Rusanov Alexander, Miotto Riccardo, Weng Chunhua
Department of Anesthesiology, Columbia University, New York, New York, USA.
Department of Genetics and Genomic Sciences, Icahn School of Medicine at Mount Sinai, New York, New York, USA.
JAMIA Open. 2018 Oct;1(2):283-293. doi: 10.1093/jamiaopen/ooy009. Epub 2018 Sep 4.
Traditionally, summarization of research themes and trends within a given discipline was accomplished by manual review of scientific works in the field. However, with the ushering in of the age of "big data," new methods for discovery of such information become necessary as traditional techniques become increasingly difficult to apply due to the exponential growth of document repositories. Our objectives are to develop a pipeline for unsupervised theme extraction and summarization of thematic trends in document repositories, and to test it by applying it to a specific domain.
To that end, we detail a pipeline, which utilizes machine learning and natural language processing for unsupervised theme extraction, and a novel method for summarization of thematic trends, and network mapping for visualization of thematic relations. We then apply this pipeline to a collection of anesthesiology abstracts.
We demonstrate how this pipeline enables discovery of major themes and temporal trends in anesthesiology research and facilitates document classification and corpus exploration.
The relation of prevalent topics and extracted trends to recent events in both anesthesiology, and healthcare in general, demonstrates the pipeline's utility. Furthermore, the agreement between the unsupervised thematic grouping and human-assigned classification validates the pipeline's accuracy and demonstrates another potential use.

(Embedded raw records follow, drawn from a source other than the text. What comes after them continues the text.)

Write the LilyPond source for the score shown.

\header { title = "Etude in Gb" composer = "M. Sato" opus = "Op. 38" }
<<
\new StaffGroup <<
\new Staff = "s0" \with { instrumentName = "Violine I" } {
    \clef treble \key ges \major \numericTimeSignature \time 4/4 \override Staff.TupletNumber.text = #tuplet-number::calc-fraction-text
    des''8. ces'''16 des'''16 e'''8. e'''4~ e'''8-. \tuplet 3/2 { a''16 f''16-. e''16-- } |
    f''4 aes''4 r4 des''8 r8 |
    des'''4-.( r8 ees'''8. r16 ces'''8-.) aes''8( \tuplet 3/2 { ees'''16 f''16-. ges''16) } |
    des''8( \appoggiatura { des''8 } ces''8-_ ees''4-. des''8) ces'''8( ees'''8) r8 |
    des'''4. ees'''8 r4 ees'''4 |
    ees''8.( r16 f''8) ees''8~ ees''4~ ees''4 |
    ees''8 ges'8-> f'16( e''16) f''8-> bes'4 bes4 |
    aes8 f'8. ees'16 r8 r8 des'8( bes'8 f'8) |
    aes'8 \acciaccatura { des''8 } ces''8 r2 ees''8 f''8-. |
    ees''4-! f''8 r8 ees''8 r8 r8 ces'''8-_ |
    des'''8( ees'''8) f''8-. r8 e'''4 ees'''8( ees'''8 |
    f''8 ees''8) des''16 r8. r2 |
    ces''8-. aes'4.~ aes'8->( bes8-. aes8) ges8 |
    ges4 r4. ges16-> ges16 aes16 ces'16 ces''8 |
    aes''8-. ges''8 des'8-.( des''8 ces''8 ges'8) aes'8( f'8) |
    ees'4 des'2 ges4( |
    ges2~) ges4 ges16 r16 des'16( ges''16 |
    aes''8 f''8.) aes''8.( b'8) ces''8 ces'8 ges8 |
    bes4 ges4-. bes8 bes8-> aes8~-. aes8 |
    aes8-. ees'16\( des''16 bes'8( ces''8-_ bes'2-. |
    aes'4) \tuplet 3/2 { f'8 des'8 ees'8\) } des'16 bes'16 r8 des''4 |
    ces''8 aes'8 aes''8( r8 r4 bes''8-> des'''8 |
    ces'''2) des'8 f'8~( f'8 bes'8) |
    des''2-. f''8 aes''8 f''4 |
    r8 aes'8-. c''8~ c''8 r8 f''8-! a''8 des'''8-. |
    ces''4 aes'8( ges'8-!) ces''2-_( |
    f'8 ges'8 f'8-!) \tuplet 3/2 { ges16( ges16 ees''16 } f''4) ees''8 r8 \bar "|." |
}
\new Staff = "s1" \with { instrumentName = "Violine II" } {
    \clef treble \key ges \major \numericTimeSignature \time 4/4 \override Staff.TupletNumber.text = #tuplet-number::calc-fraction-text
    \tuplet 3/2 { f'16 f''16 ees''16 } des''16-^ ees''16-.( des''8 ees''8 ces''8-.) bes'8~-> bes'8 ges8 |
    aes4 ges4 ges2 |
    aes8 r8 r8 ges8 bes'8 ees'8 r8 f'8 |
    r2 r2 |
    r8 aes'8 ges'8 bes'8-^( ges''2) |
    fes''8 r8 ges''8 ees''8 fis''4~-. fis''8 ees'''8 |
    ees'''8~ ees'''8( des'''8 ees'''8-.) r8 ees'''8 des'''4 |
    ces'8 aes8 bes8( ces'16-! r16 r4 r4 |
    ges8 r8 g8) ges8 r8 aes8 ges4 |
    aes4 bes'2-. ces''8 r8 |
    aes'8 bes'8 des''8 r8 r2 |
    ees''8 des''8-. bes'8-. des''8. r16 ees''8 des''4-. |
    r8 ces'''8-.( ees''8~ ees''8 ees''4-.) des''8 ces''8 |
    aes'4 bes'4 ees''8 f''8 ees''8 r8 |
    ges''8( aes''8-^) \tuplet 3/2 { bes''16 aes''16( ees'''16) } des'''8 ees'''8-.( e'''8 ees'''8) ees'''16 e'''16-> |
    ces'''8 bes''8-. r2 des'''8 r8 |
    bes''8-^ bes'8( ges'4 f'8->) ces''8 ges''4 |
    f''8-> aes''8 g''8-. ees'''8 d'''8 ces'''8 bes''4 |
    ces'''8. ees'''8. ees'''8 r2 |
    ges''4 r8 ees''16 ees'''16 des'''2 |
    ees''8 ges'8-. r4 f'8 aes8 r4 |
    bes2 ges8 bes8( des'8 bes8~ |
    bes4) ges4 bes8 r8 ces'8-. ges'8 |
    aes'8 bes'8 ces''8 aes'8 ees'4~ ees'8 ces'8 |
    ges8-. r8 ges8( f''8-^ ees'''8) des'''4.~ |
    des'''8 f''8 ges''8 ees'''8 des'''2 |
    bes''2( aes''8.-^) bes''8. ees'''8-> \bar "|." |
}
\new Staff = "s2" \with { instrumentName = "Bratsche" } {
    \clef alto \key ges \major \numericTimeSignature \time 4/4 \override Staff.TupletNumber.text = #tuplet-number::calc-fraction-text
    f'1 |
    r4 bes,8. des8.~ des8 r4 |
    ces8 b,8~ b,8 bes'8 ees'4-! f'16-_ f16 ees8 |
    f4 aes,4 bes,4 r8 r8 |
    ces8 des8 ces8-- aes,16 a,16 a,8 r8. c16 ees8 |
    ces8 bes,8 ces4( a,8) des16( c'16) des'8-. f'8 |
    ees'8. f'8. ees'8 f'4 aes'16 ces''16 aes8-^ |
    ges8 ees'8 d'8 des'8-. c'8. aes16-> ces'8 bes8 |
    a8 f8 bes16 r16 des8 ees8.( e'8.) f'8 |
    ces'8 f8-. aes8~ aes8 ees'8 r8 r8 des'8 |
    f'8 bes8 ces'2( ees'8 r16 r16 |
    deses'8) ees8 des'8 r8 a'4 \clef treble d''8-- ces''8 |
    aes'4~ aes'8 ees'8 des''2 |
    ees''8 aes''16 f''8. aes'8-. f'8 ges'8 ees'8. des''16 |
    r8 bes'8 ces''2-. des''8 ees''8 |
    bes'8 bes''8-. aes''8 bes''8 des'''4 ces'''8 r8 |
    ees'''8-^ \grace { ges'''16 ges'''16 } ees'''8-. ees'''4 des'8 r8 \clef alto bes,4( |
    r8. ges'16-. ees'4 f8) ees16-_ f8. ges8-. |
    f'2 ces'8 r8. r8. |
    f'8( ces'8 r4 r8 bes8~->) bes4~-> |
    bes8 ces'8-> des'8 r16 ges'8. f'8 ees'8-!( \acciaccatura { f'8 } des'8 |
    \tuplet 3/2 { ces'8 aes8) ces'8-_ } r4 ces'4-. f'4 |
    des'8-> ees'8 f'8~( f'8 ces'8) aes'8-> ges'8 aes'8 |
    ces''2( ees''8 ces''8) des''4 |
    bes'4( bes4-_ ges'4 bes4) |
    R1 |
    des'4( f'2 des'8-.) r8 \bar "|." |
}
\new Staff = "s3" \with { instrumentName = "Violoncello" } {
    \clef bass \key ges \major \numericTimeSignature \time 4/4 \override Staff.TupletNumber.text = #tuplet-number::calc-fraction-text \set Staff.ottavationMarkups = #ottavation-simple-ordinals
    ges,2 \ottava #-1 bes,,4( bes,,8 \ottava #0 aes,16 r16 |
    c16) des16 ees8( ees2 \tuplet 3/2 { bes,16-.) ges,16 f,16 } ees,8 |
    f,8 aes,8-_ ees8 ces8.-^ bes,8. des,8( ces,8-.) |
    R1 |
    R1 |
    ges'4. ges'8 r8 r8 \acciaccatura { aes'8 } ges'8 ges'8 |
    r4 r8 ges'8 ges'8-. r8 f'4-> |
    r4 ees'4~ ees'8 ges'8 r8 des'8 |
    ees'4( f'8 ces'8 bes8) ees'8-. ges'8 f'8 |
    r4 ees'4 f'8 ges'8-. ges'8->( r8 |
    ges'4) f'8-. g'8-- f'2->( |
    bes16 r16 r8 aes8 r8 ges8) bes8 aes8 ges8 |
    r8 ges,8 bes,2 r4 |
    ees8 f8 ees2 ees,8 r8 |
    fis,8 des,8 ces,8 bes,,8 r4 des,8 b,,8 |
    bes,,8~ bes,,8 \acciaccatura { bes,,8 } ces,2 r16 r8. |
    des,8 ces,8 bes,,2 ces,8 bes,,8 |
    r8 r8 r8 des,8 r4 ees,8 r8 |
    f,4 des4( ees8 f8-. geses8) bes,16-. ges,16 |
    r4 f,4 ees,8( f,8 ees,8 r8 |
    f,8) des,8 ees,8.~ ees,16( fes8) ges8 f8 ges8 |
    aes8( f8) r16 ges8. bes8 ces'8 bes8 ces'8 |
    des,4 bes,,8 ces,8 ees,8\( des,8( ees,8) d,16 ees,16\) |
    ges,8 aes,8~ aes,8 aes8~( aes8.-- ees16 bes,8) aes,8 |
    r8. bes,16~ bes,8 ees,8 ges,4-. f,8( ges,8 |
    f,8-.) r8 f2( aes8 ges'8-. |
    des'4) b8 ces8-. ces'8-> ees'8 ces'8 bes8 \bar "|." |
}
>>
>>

The described pipeline enables summarization and exploration of large document repositories, facilitates classification, aids in trend identification. A more robust and user-friendly interface will facilitate the expansion of this methodology to other domains. This will be the focus of future work for our group.
传统上,给定学科内研究主题和趋势的总结是通过对该领域科学著作进行人工审阅来完成的。然而,随着“大数据”时代的到来,由于文献库呈指数级增长,传统技术越来越难以应用,因此需要新的方法来发现此类信息。我们的目标是开发一个用于文档库中无监督主题提取和主题趋势总结的流程,并将其应用于特定领域进行测试。
为此,我们详细介绍了一个流程,该流程利用机器学习和自然语言处理进行无监督主题提取,以及一种新颖的主题趋势总结方法和用于主题关系可视化的网络映射。然后,我们将此流程应用于一组麻醉学摘要。
我们展示了该流程如何能够发现麻醉学研究中的主要主题和时间趋势,并促进文档分类和语料库探索。
流行主题和提取趋势与麻醉学以及一般医疗保健领域近期事件的关系证明了该流程的实用性。此外,无监督主题分组与人工分配分类之间的一致性验证了该流程的准确性,并展示了另一种潜在用途。
所描述的流程能够对大型文档库进行总结和探索,促进分类,有助于趋势识别。一个更强大且用户友好的界面将有助于将此方法扩展到其他领域。这将是我们团队未来工作的重点。